After this repair, rerun the dedicated smoke test with a new session id. A passing direct test should return JSON with "status": "ok" and payload text OK.
Reapply ScienceClaw Branding After Live Updates
OpenClaw package updates replace the upstream Control UI asset directory. That can temporarily remove the OASIS ScienceClaw header, project banner, Files link, and GitHub link even though the workspace services are still running.
After any live openclaw update inside a running gateway container, reapply the ScienceClaw UI patch for that instance:
docker cp scripts/install-control-ui-branding.sh <gateway-container>:/tmp/install-control-ui-branding.sh
docker cp branding/control-ui <gateway-container>:/opt/scienceclaw/branding/control-ui
docker cp docs/assets/brand/scienceclaw.png <gateway-container>:/opt/scienceclaw/branding/assets/scienceclaw.png
docker exec <gateway-container> sh -lc 'SCIENCECLAW_CMS_PORT=<cms-port> OPENCLAW_WORKSPACE=/workspace bash /tmp/install-control-ui-branding.sh'
docker restart <gateway-container>
The branding installer also reopens the Control UI content security policy for that instance's CMS origin.

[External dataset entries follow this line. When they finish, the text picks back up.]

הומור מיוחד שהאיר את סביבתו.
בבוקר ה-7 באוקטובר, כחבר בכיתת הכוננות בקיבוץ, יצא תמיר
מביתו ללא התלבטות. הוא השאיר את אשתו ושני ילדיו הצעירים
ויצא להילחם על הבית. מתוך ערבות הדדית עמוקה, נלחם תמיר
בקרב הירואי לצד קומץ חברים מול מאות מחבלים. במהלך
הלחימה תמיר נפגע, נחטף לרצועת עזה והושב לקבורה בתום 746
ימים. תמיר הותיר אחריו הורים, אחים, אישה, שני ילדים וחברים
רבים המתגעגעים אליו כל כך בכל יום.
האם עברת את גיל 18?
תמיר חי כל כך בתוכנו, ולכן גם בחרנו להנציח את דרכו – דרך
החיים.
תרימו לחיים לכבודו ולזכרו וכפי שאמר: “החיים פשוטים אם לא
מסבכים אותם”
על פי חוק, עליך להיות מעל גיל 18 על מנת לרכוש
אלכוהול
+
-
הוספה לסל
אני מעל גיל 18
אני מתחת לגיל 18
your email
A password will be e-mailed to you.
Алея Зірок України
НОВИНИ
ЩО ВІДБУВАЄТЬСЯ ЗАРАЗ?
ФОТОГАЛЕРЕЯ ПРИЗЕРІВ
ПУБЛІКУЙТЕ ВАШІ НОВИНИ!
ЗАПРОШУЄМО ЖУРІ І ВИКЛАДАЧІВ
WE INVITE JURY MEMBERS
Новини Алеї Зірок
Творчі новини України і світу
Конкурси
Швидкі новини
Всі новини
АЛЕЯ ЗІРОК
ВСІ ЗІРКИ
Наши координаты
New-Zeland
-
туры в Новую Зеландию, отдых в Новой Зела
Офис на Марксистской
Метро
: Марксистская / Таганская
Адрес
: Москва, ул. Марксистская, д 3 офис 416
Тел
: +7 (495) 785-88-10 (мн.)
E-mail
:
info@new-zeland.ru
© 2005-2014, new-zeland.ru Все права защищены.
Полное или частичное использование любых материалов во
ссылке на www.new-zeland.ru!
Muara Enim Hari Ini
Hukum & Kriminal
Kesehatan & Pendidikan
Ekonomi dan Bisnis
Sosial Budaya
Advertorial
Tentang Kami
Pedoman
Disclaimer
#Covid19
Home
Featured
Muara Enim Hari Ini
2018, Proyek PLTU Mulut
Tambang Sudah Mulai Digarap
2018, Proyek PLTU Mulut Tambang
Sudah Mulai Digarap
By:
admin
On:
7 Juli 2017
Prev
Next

That is required for the embedded Files and GitHub Auth sidebar panels to fetch /api/file/* and /api/github/* from the CMS service.

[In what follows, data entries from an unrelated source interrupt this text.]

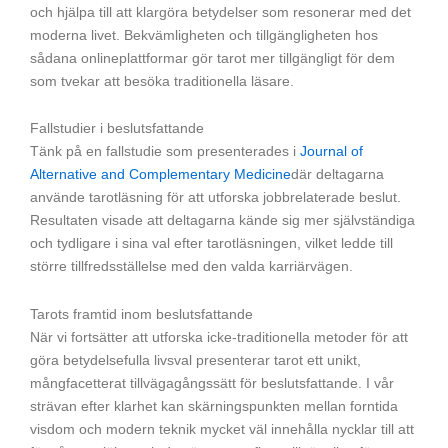
och hjälpa till att klargöra betydelser som resonerar med det
moderna livet. Bekvämligheten och tillgängligheten hos
sådana onlineplattformar gör tarot mer tillgängligt för dem
som tvekar att besöka traditionella läsare.
Fallstudier i beslutsfattande
Tänk på en fallstudie som presenterades i
Journal of
Alternative and Complementary Medicine
där deltagarna
använde tarotläsning för att utforska jobbrelaterade beslut.
Resultaten visade att deltagarna kände sig mer självständiga
och tydligare i sina val efter tarotläsningen, vilket ledde till
större tillfredsställelse med den valda karriärvägen.
Tarots framtid inom beslutsfattande
När vi fortsätter att utforska icke-traditionella metoder för att
göra betydelsefulla livsval presenterar tarot ett unikt,
mångfacetterat tillvägagångssätt för beslutsfattande. I vår
strävan efter klarhet kan skärningspunkten mellan forntida
visdom och modern teknik mycket väl innehålla nycklar till att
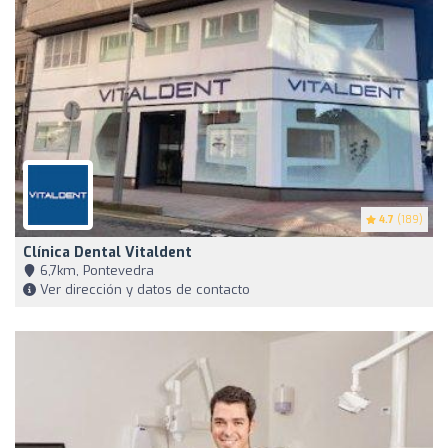
4.7
(189)
Clínica Dental Vitaldent
6,7km, Pontevedra
Ver dirección y datos de contacto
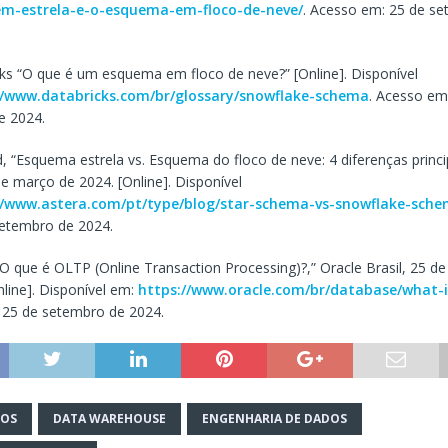
m-estrela-e-o-esquema-em-floco-de-neve/
. Acesso em: 25 de s
cks “O que é um esquema em floco de neve?” [Online]. Disponível
//www.databricks.com/br/glossary/snowflake-schema
. Acesso em
e 2024.
id, “Esquema estrela vs. Esquema do floco de neve: 4 diferenças princi
de março de 2024. [Online]. Disponível
//www.astera.com/pt/type/blog/star-schema-vs-snowflake-sche
setembro de 2024.
 “O que é OLTP (Online Transaction Processing)?,” Oracle Brasil, 25 d
nline]. Disponível em:
https://www.oracle.com/br/database/what-i
 25 de setembro de 2024.
DOS
DATA WAREHOUSE
ENGENHARIA DE DADOS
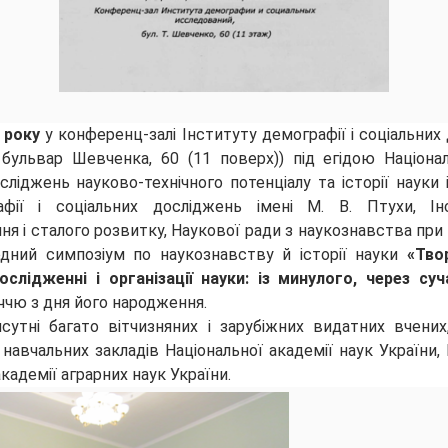
2 року
у конференц-залі Інституту демографії і соціальних
 бульвар Шевченка, 60 (11 поверх)) під егідою Націона
сліджень науково-технічного потенціалу та історії науки і
афії і соціальних досліджень імені М. В. Птухи, Ін
я і сталого розвитку, Наукової ради з наукознавства пр
дний симпозіум по наукознавству й історії науки
«Твор
слідженні і організації науки: із минулого, через су
ччю з дня його народження.
сутні багато вітчизняних і зарубіжних видатних вчених
 навчальних закладів Національної академії наук України, 
академії аграрних наук України.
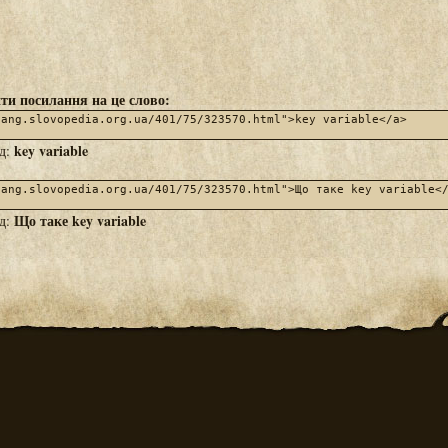
ти посилання на це слово:
key variable
яд:
Що таке key variable
яд:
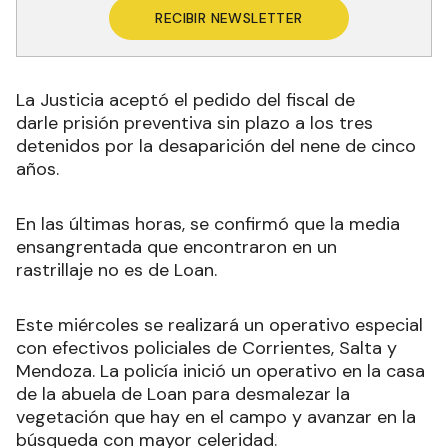
RECIBIR NEWSLETTER
La Justicia aceptó el pedido del fiscal de
darle prisión preventiva sin plazo a los tres
detenidos por la desaparición del nene de cinco
años.
En las últimas horas, se confirmó que la media
ensangrentada que encontraron en un
rastrillaje no es de Loan.
Este miércoles se realizará un operativo especial
con efectivos policiales de Corrientes, Salta y
Mendoza. La policía inició un operativo en la casa
de la abuela de Loan para desmalezar la
vegetación que hay en el campo y avanzar en la
búsqueda con mayor celeridad
.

Verify the update did not strip the ScienceClaw sidebar features:
curl -sS -D - -o /tmp/scienceclaw-index.html \
http://127.0.0.1:<gateway-port>/ | grep -i content-security-policy
docker exec <gateway-container> sh -lc \
'grep -q scienceclaw-file-list /usr/local/lib/node_modules/openclaw/dist/control-ui/scienceclaw-brand.js &&
grep -q scienceclaw-repo-form /usr/local/lib/node_modules/openclaw/dist/control-ui/scienceclaw-brand.js'
curl -sS http://127.0.0.1:<cms-port>/api/file/list?path=/workspace
curl -sS http://127.0.0.1:<cms-port>/api/github/repos
The content security policy should include the CMS origin, for example http://127.0.0.1:<cms-port>. The JavaScript checks should pass, and the CMS endpoints should return JSON.

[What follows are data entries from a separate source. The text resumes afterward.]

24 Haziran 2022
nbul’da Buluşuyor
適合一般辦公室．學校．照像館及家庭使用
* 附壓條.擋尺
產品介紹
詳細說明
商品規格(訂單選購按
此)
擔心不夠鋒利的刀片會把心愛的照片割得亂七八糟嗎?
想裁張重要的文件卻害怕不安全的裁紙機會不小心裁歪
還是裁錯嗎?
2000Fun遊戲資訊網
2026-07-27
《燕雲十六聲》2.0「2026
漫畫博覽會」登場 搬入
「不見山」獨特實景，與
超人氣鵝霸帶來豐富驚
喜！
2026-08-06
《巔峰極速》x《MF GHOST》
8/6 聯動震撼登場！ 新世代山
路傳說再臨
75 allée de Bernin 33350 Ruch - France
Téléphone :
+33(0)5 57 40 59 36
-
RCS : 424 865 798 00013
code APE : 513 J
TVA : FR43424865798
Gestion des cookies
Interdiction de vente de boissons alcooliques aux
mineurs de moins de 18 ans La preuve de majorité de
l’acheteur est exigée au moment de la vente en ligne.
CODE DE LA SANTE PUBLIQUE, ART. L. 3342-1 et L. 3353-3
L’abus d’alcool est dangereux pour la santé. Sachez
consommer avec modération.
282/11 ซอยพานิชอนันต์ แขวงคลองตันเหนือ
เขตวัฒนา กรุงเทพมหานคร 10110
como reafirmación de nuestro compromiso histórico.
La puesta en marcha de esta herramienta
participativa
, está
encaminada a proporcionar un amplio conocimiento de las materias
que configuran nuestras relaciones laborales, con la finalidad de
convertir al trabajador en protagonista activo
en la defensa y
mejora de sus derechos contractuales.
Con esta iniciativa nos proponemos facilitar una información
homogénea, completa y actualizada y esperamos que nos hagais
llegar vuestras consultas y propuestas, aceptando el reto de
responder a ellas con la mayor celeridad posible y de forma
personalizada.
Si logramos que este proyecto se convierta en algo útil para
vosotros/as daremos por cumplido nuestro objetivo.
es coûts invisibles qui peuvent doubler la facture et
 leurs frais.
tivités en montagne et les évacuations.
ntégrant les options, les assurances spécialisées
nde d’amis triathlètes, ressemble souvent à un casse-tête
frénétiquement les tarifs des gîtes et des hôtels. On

Then hard-refresh the browser. If the page still looks like default OpenClaw, clear the service worker/cache for that local port or open a fresh private window. The CMS routes should remain available at the instance CMS port, for example:
http://127.0.0.1:<cms-port>/files?path=/workspace
http://127.0.0.1:<cms-port>/github
What Not To Do
Do not:
- copy an entire live
instances/<name>/openclawdirectory over another instance - run CLI smoke tests against the browser's active
agent:main:maintranscript - keep sending prompts into a transcript that has already thrown a session-lock error
- assume a loaded UI means the agent registry is correct
- treat Files, GitHub, JupyterLab, and CMS as separate unrelated apps; they are companion services for the same instance
- update all gateways at once when only one instance is failing
- delete runtime state before checking whether project work or auth state is inside it
What To Do Instead
Do:
- validate the agent count immediately after spawn
- use explicit, unique smoke-test session ids
- keep each instance on unique ports
- keep each instance in its own
instances/<name>/folder - archive broken sessions instead of deleting them
- preserve workspace and OpenClaw config separately
- document the exact OpenClaw version that worked for the instance
- use the CMS port printed by the instance helper for Files and GitHub manager links
The goal is for each working group to feel like a separate scientific appliance, not a tab in one shared, invisible runtime.